Instrucción a |
Reproduce literalmente las líneas de los registros comprendidas entre la que contiene "order: Lamiales" y la que contiene "locality: Acton, County Los Angeles.", ambas incluidas.

Texto mostrado |
A una vieja dama.

Eres como una vieja amiga herida.

Cuando tanta gente pone el grito en el cielo, cuando tanta gente se conmueve, no solo del pueblo llano sino también de los grandes de la tierra, de los poderosos, de los que deciden el destino de la mayoría, cuando todos se lamentan por la pérdida o amputación de algo que consideras muy tuyo, es como si se te quitara la gana de sentir tú también dolor, tú que la has considerado tan tuya que parece dejar de serlo al pertenecer a todos.

¡Cuántas veces he merodeado por tus alrededores, por la gran explanada desde la que se contempla tu impresionante fachada, las dos torres truncadas, tan perfectas, tan sólidas que parecen eternas, vistas a todas horas del día y de la noche porque más de una vez he dormido en uno de sus bancos a tu sombra!

¡Cuántas veces he dormitado a la hora de la siesta en los jardines de tu espalda!

¡Cuántas veces he paseado por los pasadizos bajos de la ribera izquierda contemplando tu imponente figura de la que, como una cabellera, cuelgan sobre los muros del río esos largos adornos vegetales!

¡Cuántas veces he quedado extasiado observando tu techumbre tachonada de la luz de los rosetones mientras escuchaba la música de tu órgano escondiéndose por las bóvedas asustadas!

¡Cuántas veces, después de escuchar música de jazz por los concurridos tugurios de la cercana calle Saint Jacques me he refugiado en tu silencio buscando soledad!

Instrucción b |
Traduce al inglés la siguiente oración del texto mostrado: "¡Cuántas veces he dormitado a la hora de la siesta en los jardines de tu espalda!"

Datos mostrados |
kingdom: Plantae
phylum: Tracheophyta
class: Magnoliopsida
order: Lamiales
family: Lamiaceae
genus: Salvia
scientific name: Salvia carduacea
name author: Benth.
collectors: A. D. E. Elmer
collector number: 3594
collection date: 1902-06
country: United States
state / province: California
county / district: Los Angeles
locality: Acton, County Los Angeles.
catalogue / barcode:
---
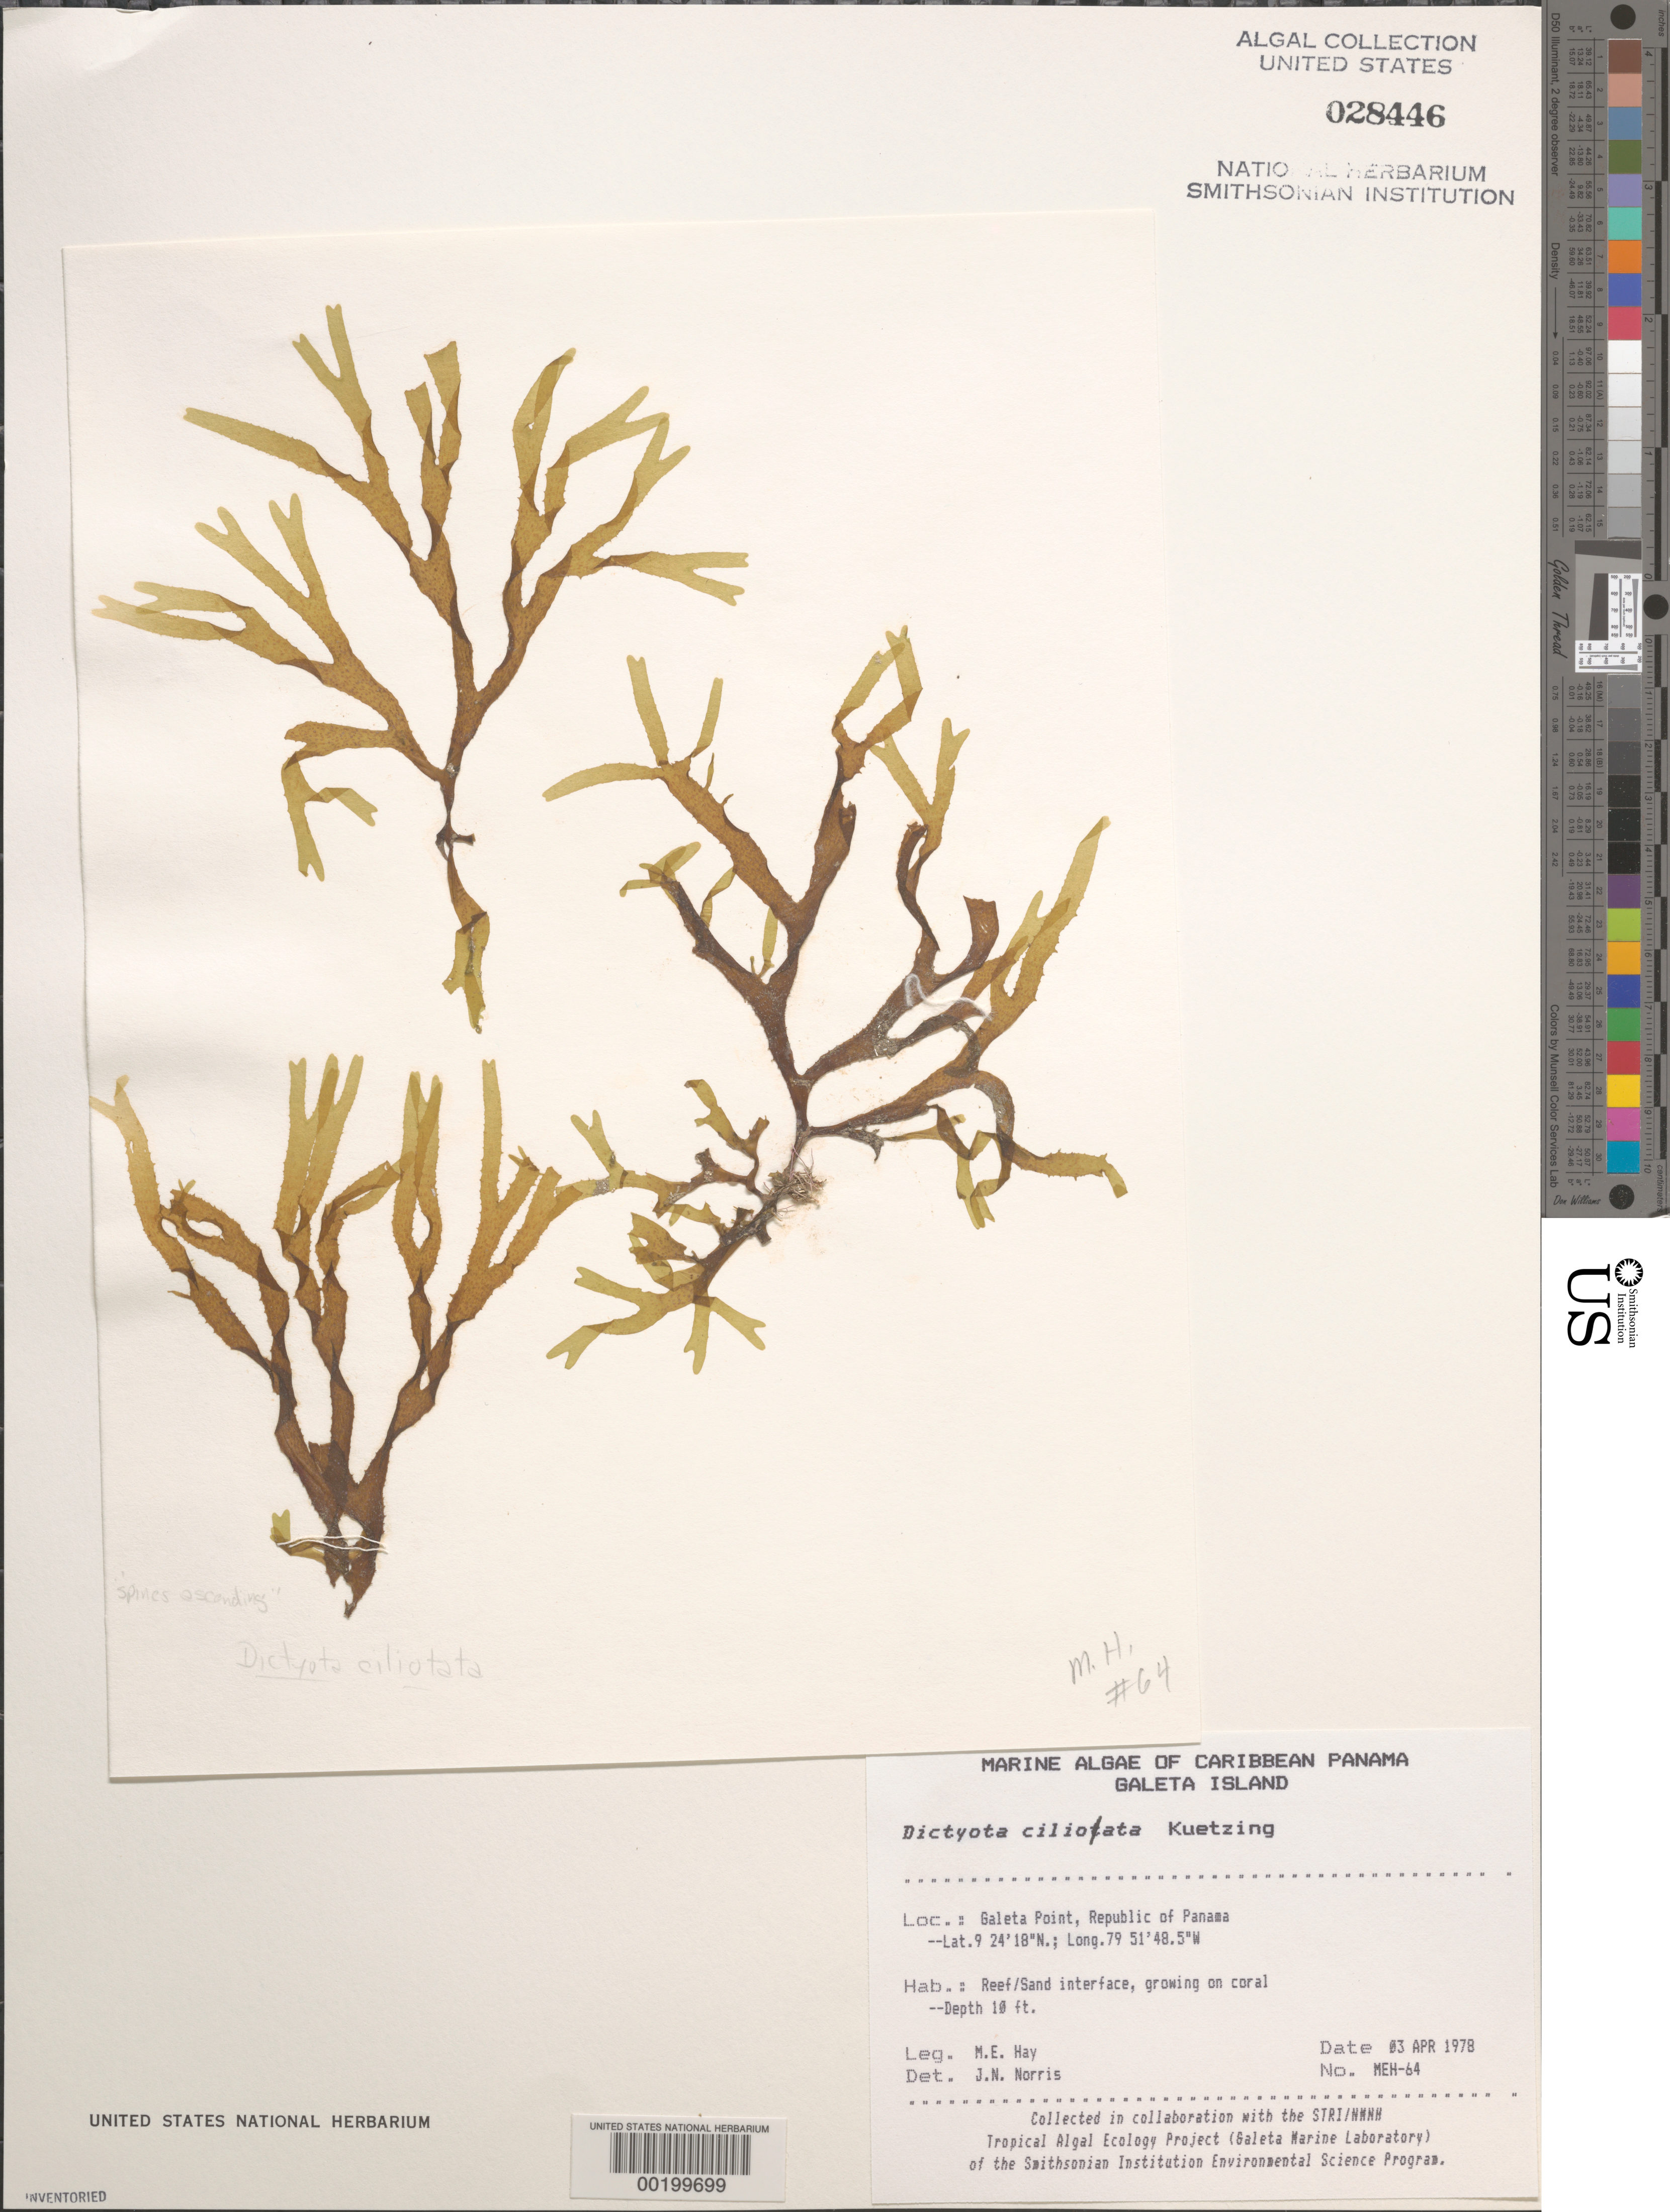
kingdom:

Solución a |
order: Lamiales
family: Lamiaceae
genus: Salvia
scientific name: Salvia carduacea
name author: Benth.
collectors: A. D. E. Elmer
collector number: 3594
collection date: 1902-06
country: United States
state / province: California
county / district: Los Angeles
locality: Acton, County Los Angeles.

Solución b |
How many times have I dozed at siesta time in the gardens at your back!